• [Source records]
# # #

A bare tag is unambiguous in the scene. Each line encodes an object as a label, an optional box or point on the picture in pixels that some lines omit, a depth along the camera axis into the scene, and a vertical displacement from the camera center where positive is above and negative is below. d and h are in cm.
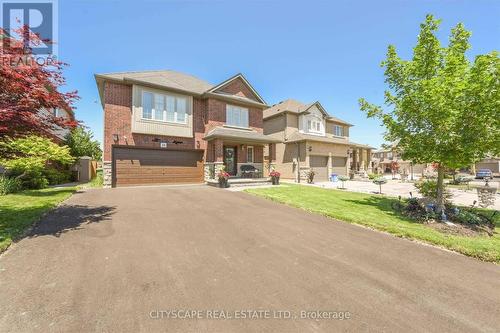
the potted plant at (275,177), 1666 -97
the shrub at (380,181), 1317 -97
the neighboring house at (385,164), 4316 +28
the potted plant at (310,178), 2073 -128
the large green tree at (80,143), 2167 +214
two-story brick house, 1442 +258
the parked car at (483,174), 3177 -124
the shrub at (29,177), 1266 -86
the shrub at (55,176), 1627 -101
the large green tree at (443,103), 643 +202
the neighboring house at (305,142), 2217 +248
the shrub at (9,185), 1076 -116
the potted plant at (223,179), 1450 -100
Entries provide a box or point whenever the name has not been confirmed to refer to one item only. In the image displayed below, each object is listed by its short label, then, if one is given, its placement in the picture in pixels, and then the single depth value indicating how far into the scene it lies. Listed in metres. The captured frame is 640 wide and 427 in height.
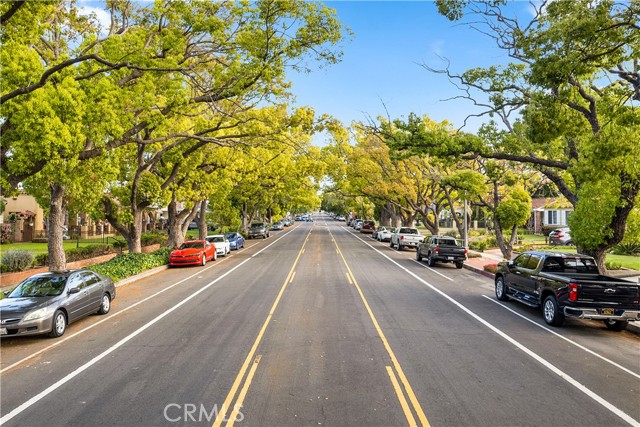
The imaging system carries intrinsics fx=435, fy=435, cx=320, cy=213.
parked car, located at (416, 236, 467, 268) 22.84
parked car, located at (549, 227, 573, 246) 33.94
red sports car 23.03
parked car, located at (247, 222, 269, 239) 50.38
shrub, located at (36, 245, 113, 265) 20.26
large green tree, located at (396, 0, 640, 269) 9.74
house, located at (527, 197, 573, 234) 48.28
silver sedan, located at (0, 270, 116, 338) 9.14
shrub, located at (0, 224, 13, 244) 32.97
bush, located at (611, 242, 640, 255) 26.56
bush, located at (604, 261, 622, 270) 20.11
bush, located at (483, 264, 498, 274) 20.30
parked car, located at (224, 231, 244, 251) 33.97
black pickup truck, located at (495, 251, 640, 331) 10.09
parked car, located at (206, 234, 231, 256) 28.51
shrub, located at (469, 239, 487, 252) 33.04
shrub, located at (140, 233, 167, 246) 31.05
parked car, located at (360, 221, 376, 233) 60.64
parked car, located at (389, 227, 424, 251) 33.66
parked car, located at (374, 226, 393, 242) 43.73
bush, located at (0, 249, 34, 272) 17.97
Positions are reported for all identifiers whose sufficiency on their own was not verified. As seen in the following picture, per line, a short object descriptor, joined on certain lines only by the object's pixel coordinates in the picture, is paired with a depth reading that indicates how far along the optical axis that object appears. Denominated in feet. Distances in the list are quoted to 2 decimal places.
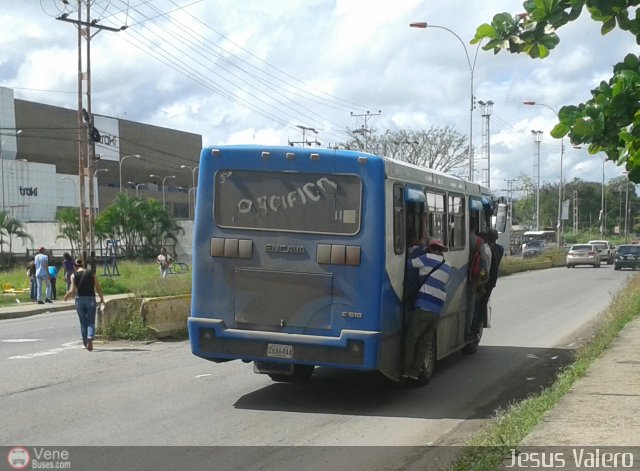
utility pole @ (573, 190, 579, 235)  391.65
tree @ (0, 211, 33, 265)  174.70
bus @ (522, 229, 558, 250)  265.95
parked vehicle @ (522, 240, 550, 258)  210.79
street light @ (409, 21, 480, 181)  131.50
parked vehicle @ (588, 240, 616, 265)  195.58
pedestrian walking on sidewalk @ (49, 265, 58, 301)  98.88
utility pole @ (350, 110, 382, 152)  211.61
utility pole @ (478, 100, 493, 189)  200.61
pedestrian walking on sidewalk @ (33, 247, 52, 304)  92.89
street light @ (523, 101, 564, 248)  239.30
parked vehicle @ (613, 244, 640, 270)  153.89
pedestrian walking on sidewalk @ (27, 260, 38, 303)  97.69
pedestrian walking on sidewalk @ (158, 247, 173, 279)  124.36
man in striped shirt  34.06
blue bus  31.40
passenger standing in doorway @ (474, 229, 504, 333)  46.52
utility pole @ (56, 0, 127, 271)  112.98
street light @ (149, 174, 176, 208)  321.46
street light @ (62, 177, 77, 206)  287.89
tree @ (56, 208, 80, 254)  200.34
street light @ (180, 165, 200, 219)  332.23
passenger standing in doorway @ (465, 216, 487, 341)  44.50
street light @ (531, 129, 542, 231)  276.27
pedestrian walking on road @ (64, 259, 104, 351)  48.44
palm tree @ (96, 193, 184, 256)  204.64
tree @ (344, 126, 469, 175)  212.84
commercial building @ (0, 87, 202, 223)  266.16
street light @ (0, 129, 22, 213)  257.01
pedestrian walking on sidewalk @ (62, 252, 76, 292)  99.09
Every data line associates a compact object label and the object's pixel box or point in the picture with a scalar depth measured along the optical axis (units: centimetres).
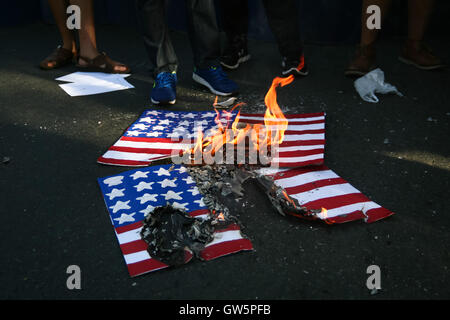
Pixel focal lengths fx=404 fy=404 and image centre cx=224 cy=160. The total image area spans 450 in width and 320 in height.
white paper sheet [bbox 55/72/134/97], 303
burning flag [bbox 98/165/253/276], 146
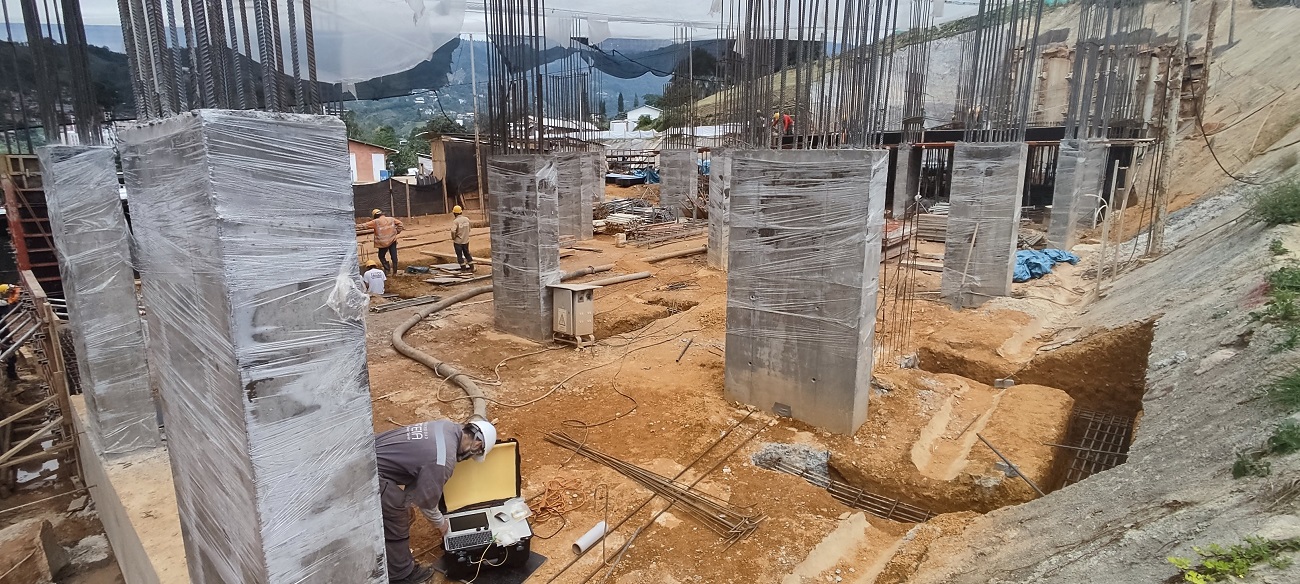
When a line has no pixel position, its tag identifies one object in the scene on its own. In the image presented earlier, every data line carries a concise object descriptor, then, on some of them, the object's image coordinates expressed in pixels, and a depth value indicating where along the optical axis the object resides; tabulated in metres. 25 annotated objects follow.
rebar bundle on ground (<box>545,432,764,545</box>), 4.62
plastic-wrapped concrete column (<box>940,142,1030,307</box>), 9.68
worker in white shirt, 9.46
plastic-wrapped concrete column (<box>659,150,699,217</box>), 19.88
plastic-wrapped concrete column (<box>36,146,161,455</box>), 4.48
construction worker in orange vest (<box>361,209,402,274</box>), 13.12
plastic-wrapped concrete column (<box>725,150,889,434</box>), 5.67
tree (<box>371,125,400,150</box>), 37.31
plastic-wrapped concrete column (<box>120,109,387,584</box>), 2.18
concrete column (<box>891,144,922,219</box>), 19.53
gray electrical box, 8.72
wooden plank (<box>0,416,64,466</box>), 5.38
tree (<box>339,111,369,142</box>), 32.20
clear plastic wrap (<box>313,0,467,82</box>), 12.62
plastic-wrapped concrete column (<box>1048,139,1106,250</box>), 13.21
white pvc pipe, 4.34
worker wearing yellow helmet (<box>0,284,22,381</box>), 7.49
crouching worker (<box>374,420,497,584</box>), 3.78
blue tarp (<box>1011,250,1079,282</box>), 11.81
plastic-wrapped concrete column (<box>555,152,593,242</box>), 17.23
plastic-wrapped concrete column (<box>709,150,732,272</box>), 14.00
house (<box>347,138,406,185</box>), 25.97
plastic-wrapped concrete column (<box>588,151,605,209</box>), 20.69
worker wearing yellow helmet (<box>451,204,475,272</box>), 13.56
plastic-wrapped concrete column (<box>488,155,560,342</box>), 8.48
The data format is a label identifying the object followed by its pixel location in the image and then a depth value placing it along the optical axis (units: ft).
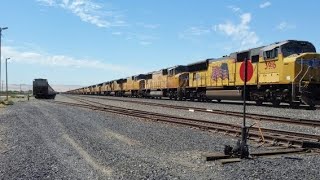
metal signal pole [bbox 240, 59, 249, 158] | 20.52
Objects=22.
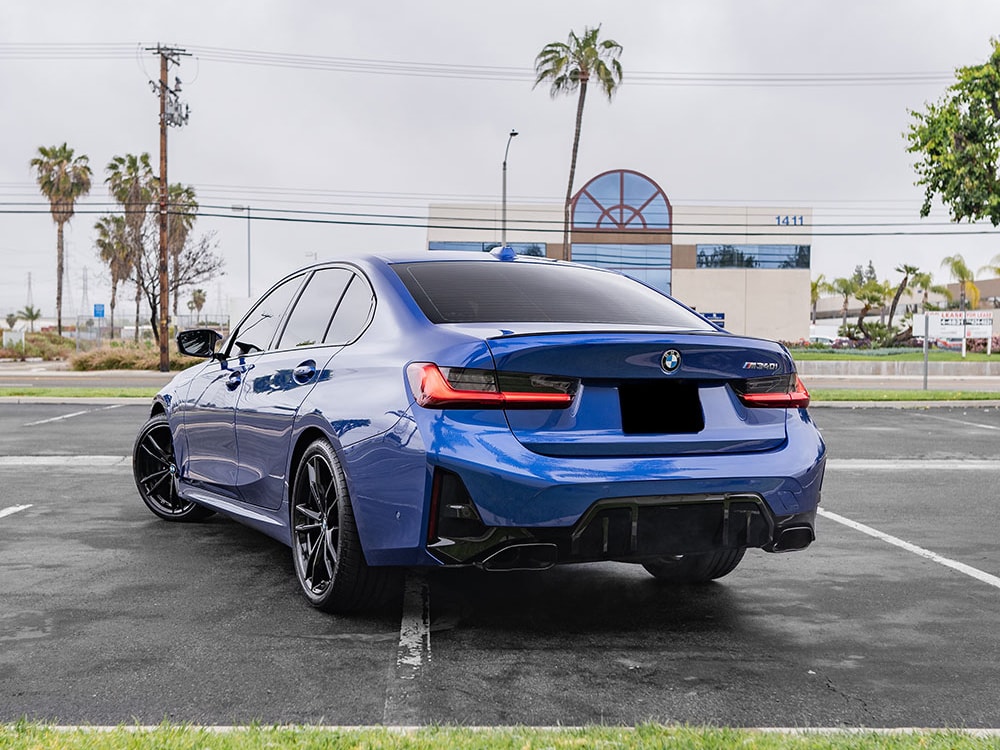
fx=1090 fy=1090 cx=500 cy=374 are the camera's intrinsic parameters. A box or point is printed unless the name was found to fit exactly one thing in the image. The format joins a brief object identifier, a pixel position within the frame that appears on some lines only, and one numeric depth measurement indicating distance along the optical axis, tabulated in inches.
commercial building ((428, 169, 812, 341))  2311.8
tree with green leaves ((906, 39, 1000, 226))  960.9
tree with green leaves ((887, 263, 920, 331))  2637.8
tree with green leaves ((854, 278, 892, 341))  3031.5
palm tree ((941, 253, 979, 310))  2908.5
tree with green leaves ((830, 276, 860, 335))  3553.2
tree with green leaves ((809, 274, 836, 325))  3870.6
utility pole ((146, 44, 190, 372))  1459.2
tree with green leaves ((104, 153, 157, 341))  2309.2
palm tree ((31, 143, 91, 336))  2412.6
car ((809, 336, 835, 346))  2483.5
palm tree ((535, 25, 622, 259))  1839.3
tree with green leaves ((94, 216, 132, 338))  2458.2
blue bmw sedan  159.5
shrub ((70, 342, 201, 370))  1507.1
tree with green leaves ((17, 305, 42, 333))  3542.3
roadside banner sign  1274.6
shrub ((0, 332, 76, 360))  1945.1
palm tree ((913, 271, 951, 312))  2886.3
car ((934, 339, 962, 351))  2532.2
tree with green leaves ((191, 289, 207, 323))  4076.0
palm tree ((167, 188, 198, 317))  2174.6
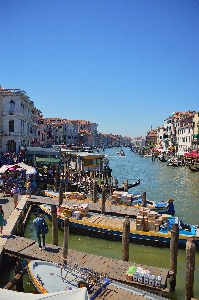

# # #

• [Goal of the exercise]
In the data above, which lines lie between the line with "column (<box>1048,139,1106,250</box>), 13.21" and the line with "worker wearing yellow helmet (<box>451,204,475,272</box>), 13.56", inclusive? Print those lines exactly and nothing else.

• [Finished task]
plastic-wrapped concrete column (<box>1048,139,1106,250</box>), 13.21
white pvc pipe, 4.34
worker wearing yellow helmet (<box>0,284,22,381</box>), 7.49
crouching worker (<box>374,420,497,584</box>), 3.78
blue tarp (<box>1011,250,1079,282</box>), 11.81
plastic-wrapped concrete column (<box>555,152,593,242</box>), 17.23
plastic-wrapped concrete column (<box>709,150,732,272</box>), 14.00
house (<box>347,138,406,185</box>), 25.97
plastic-wrapped concrete column (<box>588,151,605,209</box>), 20.69
worker wearing yellow helmet (<box>451,204,475,272</box>), 13.56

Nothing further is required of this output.